Guerrero homers three times, Blue Jays rips Nationals
Vladimir Guerrero Jr. hit three home runs, including a grand slam and solo shot off Washington ace Max Scherzer, and had seven RBIs as the Toronto Blue Jays beat the Nationals, 9-5, in Dunedin, Fla. Guerrero’s slam in the third put the Blue Jays ahead 4-3 and ended Scherzer’s scoreless streak at 19 innings. Guerrero made it 7-3 with his drive in the fifth and added a two-run, seventh-inning shot off Kyle Finnegan to complete his first three-homer game . . . In St. Petersburg, Fla., Brett Phillips hit a two-run homer in the sixth inning and the Rays held on for a 4-3 win, handing the Athletics their second loss in 16 games . . . Carlos Martinez pitched two-hit ball into the eighth inning for his first win as a starter since 2018, leading the Cardinals over the Phillies, 5-2, in St.

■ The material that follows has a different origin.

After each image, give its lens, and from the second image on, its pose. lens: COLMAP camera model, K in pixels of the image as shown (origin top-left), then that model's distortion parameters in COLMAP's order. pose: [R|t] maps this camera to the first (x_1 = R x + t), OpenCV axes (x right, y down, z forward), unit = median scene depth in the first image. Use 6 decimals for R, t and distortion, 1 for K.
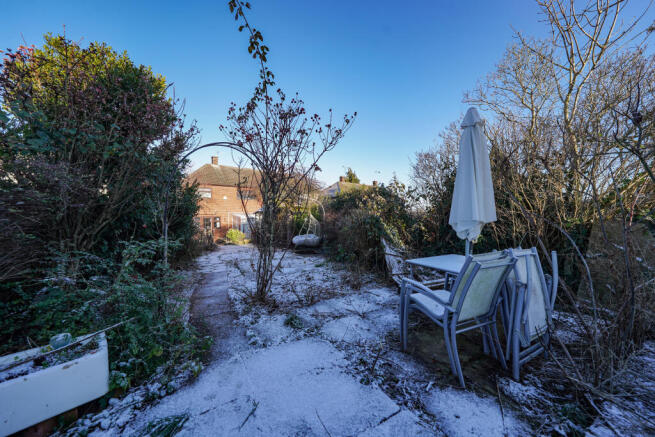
lens RADIAL K [[233.3, 0, 327.7], [0, 233.3, 221.6], [0, 0, 1]] dist [-0.018409, -0.000109]
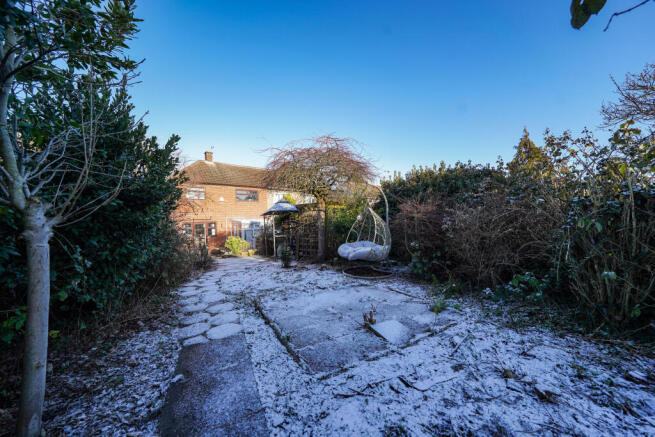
lens RADIAL K [[233.3, 0, 327.5], [0, 233.3, 217.6], [0, 0, 1]] dist [-0.018409, -0.000109]
pose [[0.999444, -0.025632, 0.021322, -0.105621], [0.026454, 0.998882, -0.039177, 0.006810], [-0.020294, 0.039720, 0.999005, 0.210810]]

Louis. Paul Goldschmidt and Tommy Edman hit two-run doubles and Nolan Arenado doubled twice as St. Louis won for the fourth time in five games . . . Ian Anderson allowed one hit in seven innings, Ronald Acuña Jr. hit a long home run and the Braves beat the skidding Cubs, 5-0, in Atlanta . . . Cristian Javier combined with two relievers on a two-hitter, and the Astros beat the Seattle Mariners, 2-0, in Houston to get above .500 as they bounced back from a long skid . . . The Minnesota Twins will make up a pair of virus-prompted postponements against the Los Angeles Angels as a doubleheader May 20, originally an off day for both teams, in Anaheim, Calif. . . . Jerry Blevins, a left-handed reliever who split the bulk of his career between the Athletics and Mets, announced his retirement after 13 big league seasons. The 37-year-old last pitched in the majors for Atlanta in 2019. He had been working at the Mets’ alternate training site in Brooklyn after failing to land a bullpen spot out of spring training.